Abstract:
Negli anni ’90 si comincia a parlare in campo filosofico, culturale e artistico di Estetica Relazionale.
Uno tra i primi a fornire una codificazione più precisa di questo tipo di estetica è il curatore francese e critico Nicolas Bourriaud che, grazie alla sua esperienza a contatto diretto con gli artisti in questione, teorizza una nuova definizione per le pratiche artistiche anni Novanta. L’arte relazionale comprende i percorsi artistici che hanno principio nell’intersoggettività, nella relazionalità e nel coinvolgimento del pubblico che diventa non solo spettatore ma esso stesso artefice dell’opera.
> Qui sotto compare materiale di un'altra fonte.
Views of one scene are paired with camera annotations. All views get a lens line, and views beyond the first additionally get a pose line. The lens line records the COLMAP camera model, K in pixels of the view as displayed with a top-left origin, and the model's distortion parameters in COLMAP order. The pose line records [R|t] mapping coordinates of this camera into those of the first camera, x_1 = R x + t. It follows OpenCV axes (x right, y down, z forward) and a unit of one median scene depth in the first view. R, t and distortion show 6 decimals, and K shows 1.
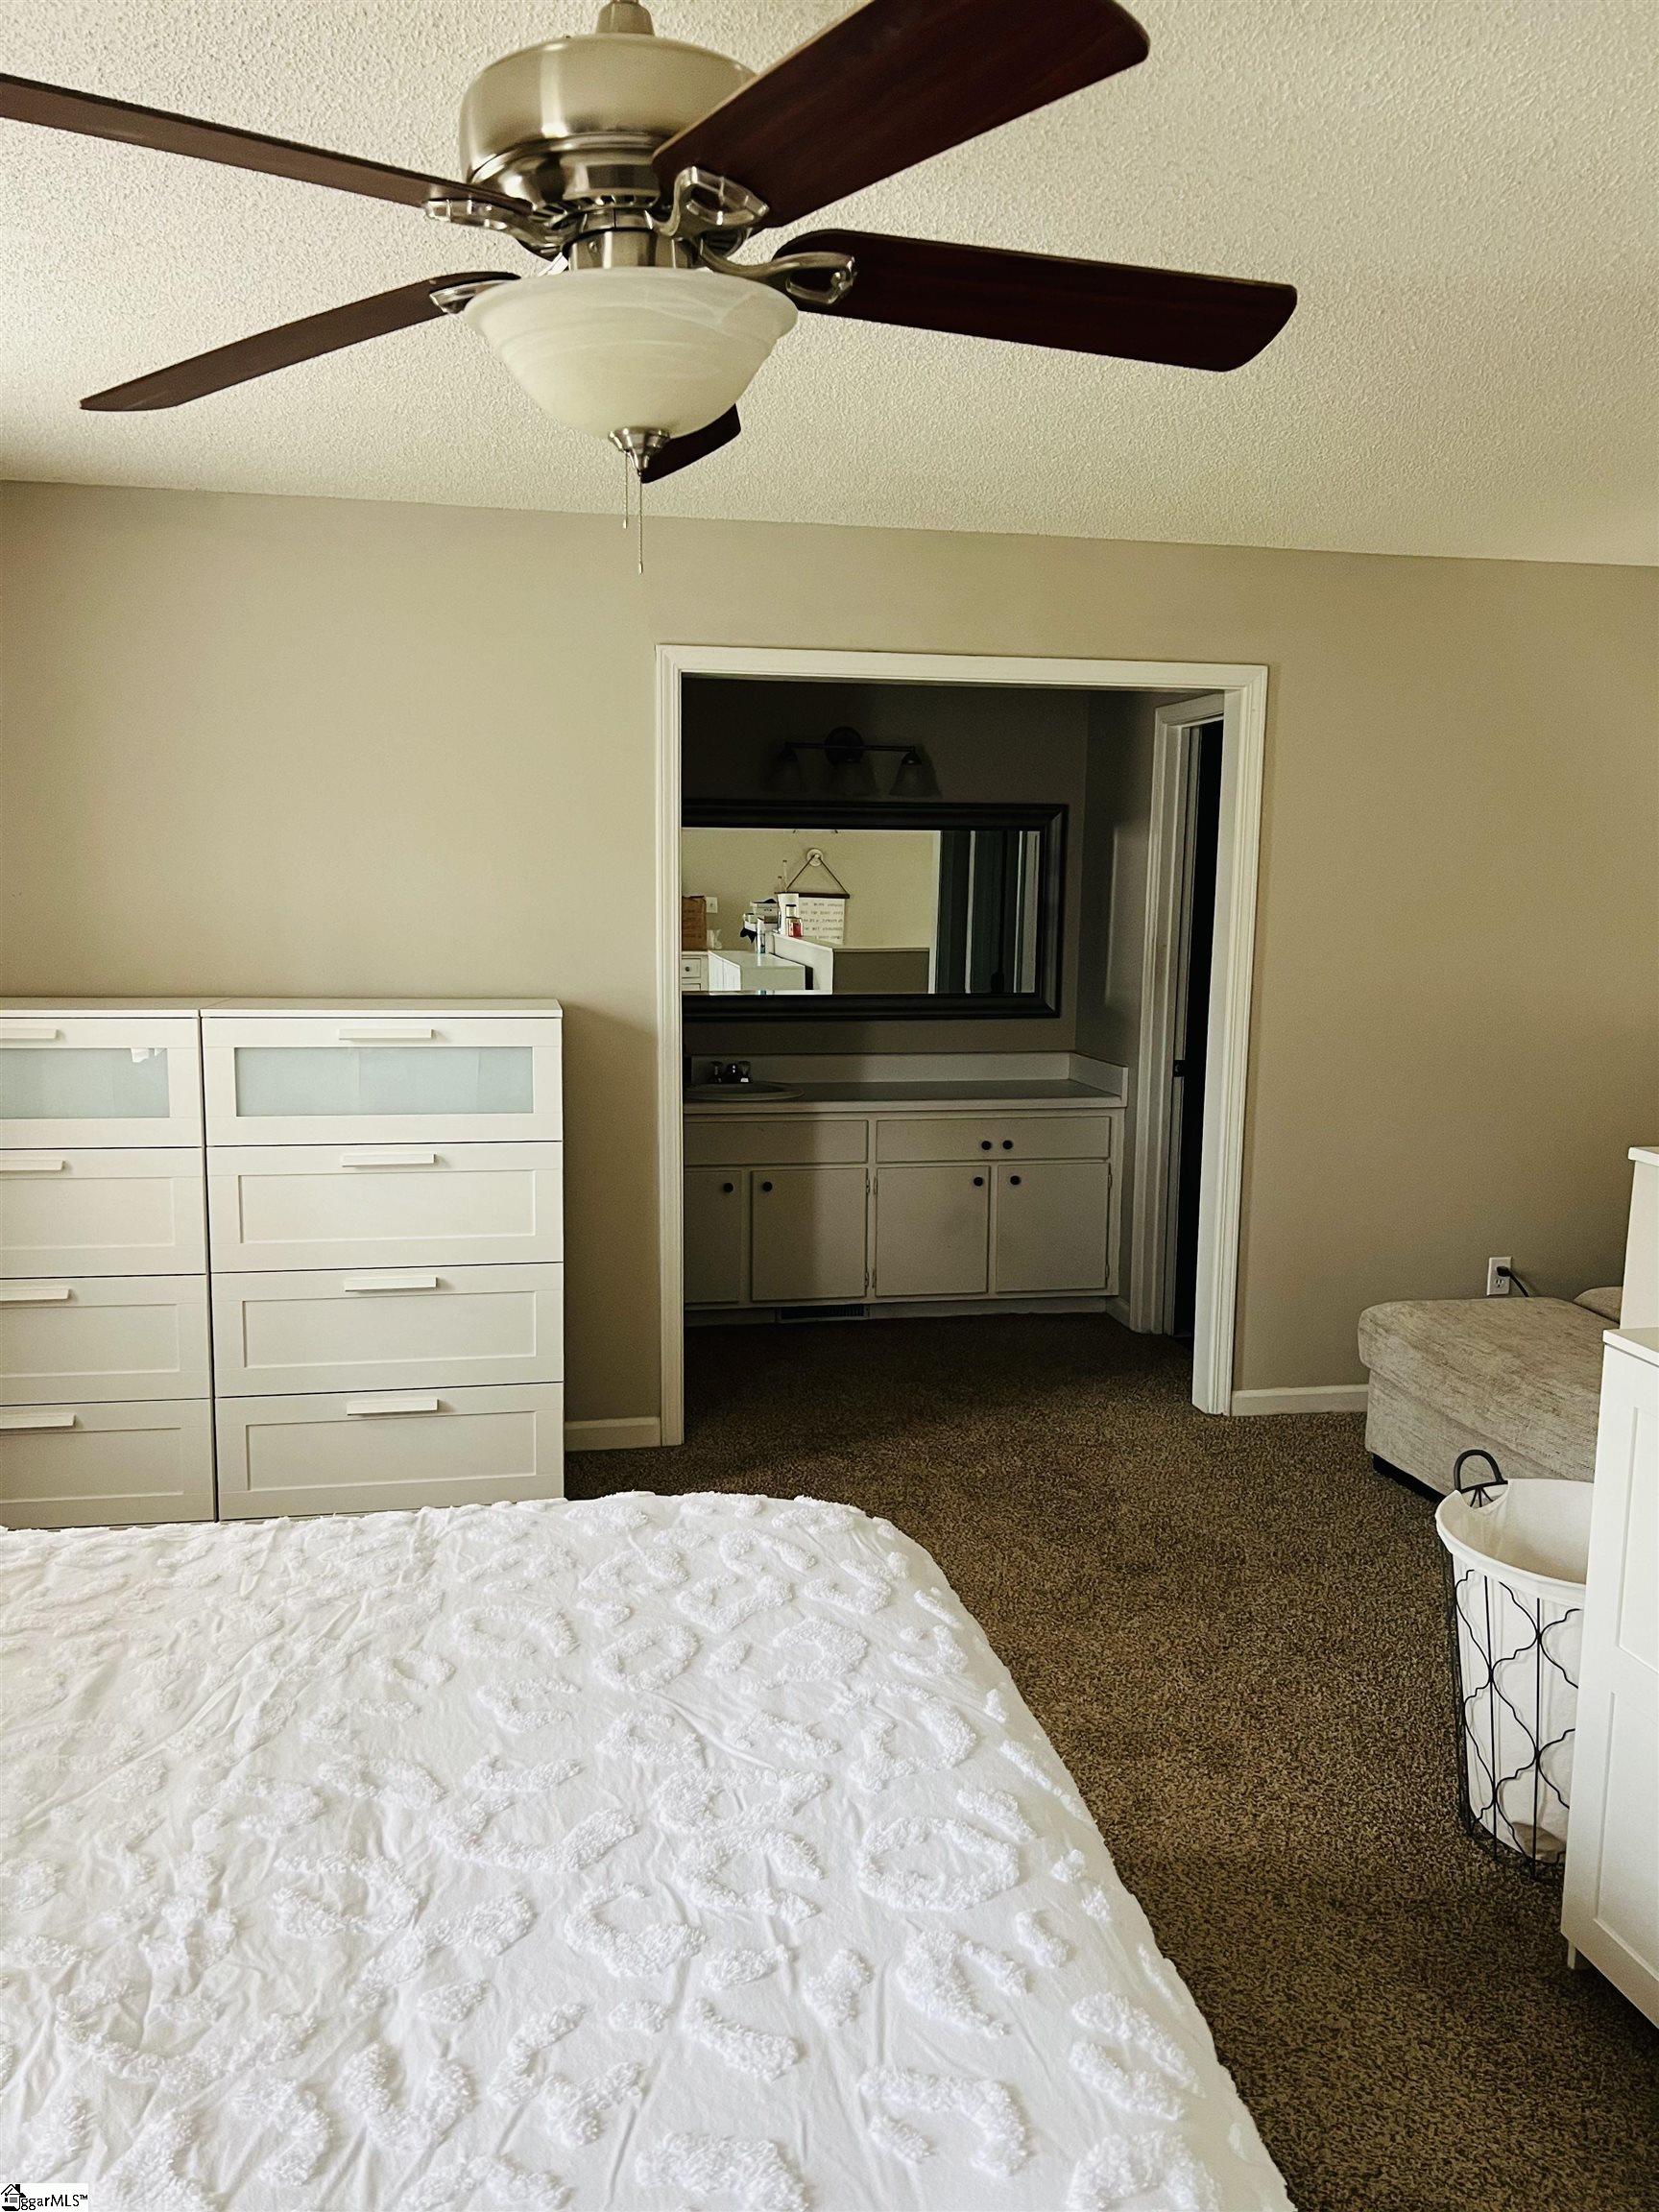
lens RADIAL K [[1671.0, 0, 826.8], [0, 1671.0, 1120.9], [0, 0, 1]] dist [0.050245, -0.035208]
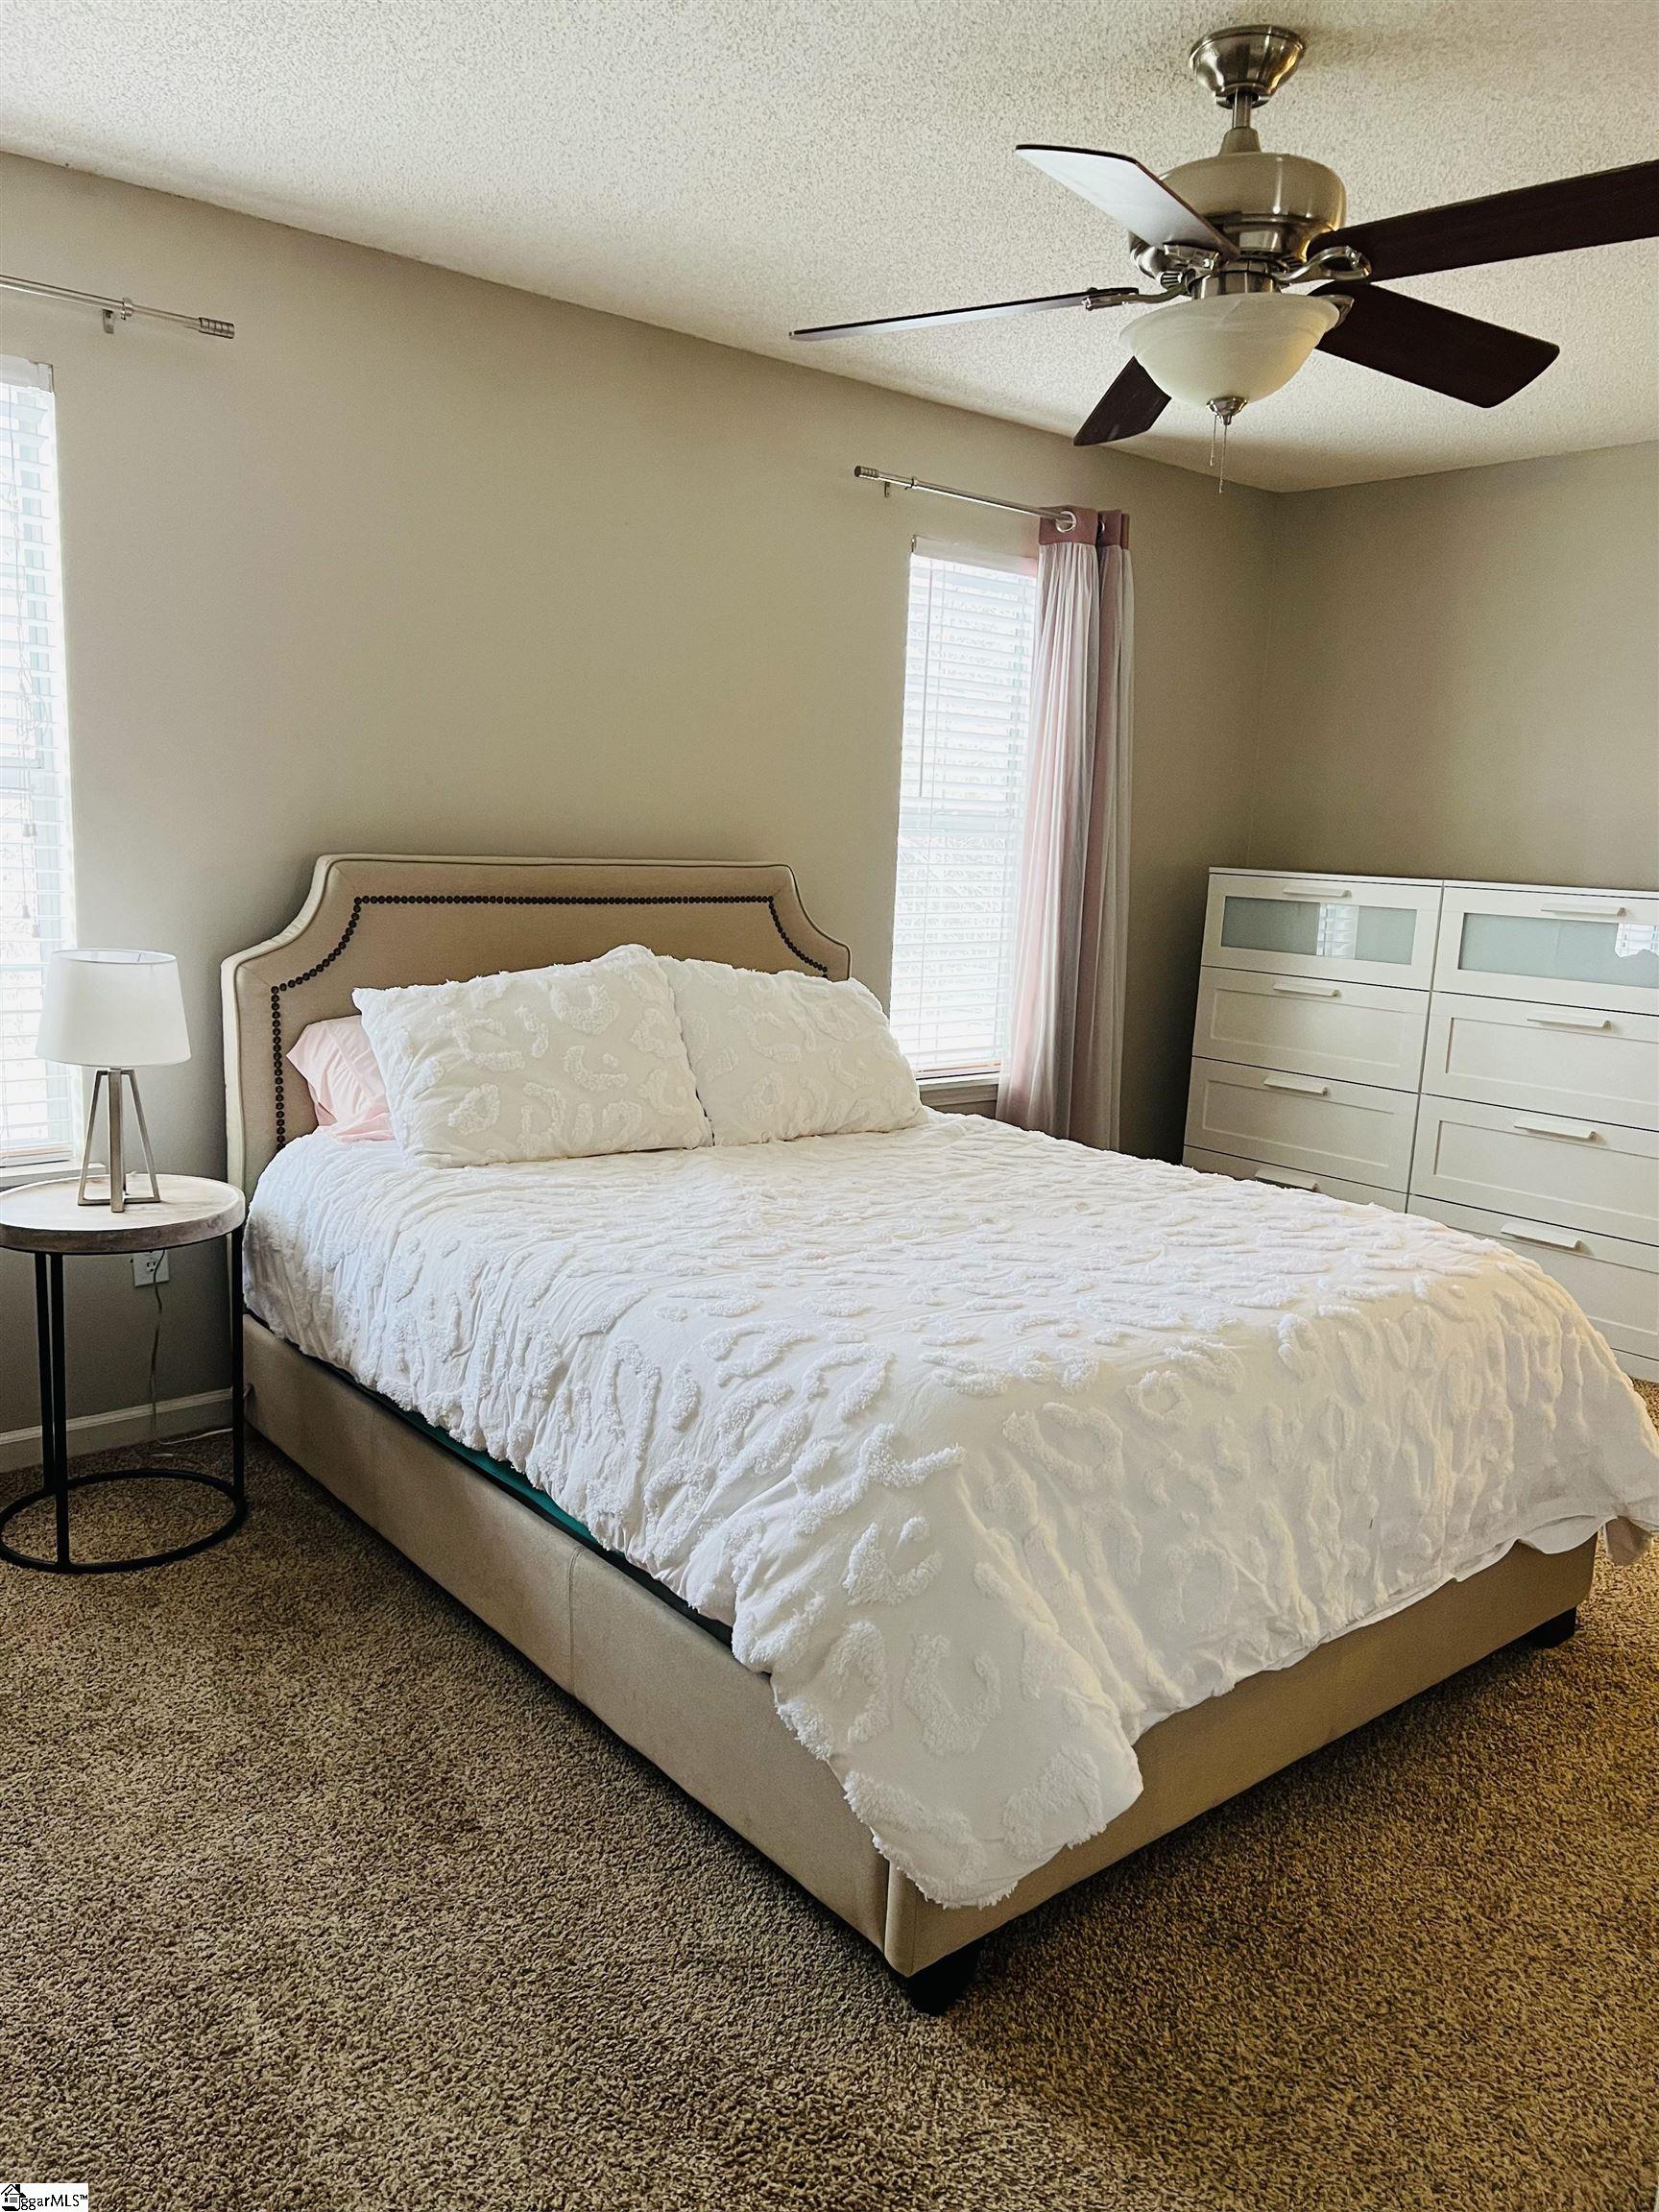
lens RADIAL K [[1671.0, 0, 828.9], [0, 1671.0, 1100.3], [0, 0, 1]] dist [0.050245, -0.035208]
pose [[0.505722, 0.148928, -0.849745, 0.487148], [-0.159325, 0.984167, 0.077665, 0.070383], [0.847857, 0.096108, 0.521442, -0.024400]]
La tesi affronta un’analisi approfondita dei testi di Bourriaud, prendendo in considerazione sia i principi filosofici da cui è partito per la teorizzazione, sia le basi e le influenze storico-artistiche della corrente artistica.
Vengono indagate le origini del pensiero del curatore attraverso un esame del concetto di sociale e di relazionale ed attraverso il suo punto di partenza, cioè l’esperienza pratica sul
campo.
Per Burriaud e per questi artisti l’arte ha una funzione particolare nella produzione collettiva e nella società, infatti il suo scopo finale è lo scambio sociale.
Proprio per questo motivo ci si trova a formulare un nuovo concetto di spazio che diventa spazio sociale e spazio fisico allo stesso tempo, così come si deve pensare ad una nuova tipologia di spettatore che allo stesso tempo è produttore dell’opera stessa e coinvolto emotivamente e personalmente nell’atto.
Anche il ruolo dell’artista cambia, perché si pone a livello del suo pubblico e mette in primo piano nel suo lavoro l’interazione tra persone e il modello di partecipazione.
Dopo un’attenta riflessione sugli scritti di Bourriaud, e sul concetto di arte relazionale, analizzato in ogni suo punto si passa alla critica in atto ed al dibattito culturale sull’argomento.
Ci sono vari punti di vista sulle teorie di Bourriaud, come quello di Roberto Pinto, o quello della critica Claire Bishop che nei loro testi s’interrogano sui limiti di questa estetica e valutano le teorie da lui sostenute.
I principali interrogativi che si pongono sono relativi alla stabilità che le affermazioni di Bourriaud hanno nel contesto contemporaneo, alla loro credibilità all’interno della società.
L’arte relazionale dovrebbe, secondo il curatore francese, uscire dai luoghi che normalmente gli sono adibiti come le gallerie, musei o fondazioni, è davvero così? In realtà l’istituzione museale è pienamente coinvolta e diventa invece massima committente.
Palays de Tokyo dovrebbe esser una ricontestualizza zione del modello di “white cube”, ma rischia invece di diventare spazio in balia perenne dell’opera, non spazio di sperimentazione, ma d’intrattenimento.
Ma la massima critica che viene mossa nei confronti della teoria relazionale è di esser stata classificata dal curatore francese come “forma sociale”, pienamente nella facoltà di produrre delle relazioni umane positive.
Questo però ha implicazioni politiche importanti, che contrastano con le teorie positiviste di Bourriaud che fa l’errore di assimilare un giudizio estetico con un giudizio etico politico delle relazioni prodotte dalle opere in questione, che vengono considerate in modo pienamente oggettivo.
La generalità assunta nei testi di Bourriaud è quindi un punto critico grave, la quale ridurrebbe la credibilità della teoria relazionale.
La conclusione è un sunto di quelli che sono considerati i punti a favore e le criticità di questa teoria, che è diventata vera e propria fonte di dialogo e di argomentazione e chiedendosi se veramente questi artisti possano esser ricondotti in un’unica corrente estetica, o se i scritti di Bourriaud siano solo un pretesto per accomunare e descrivere quella che è la sua carriera curatoriale.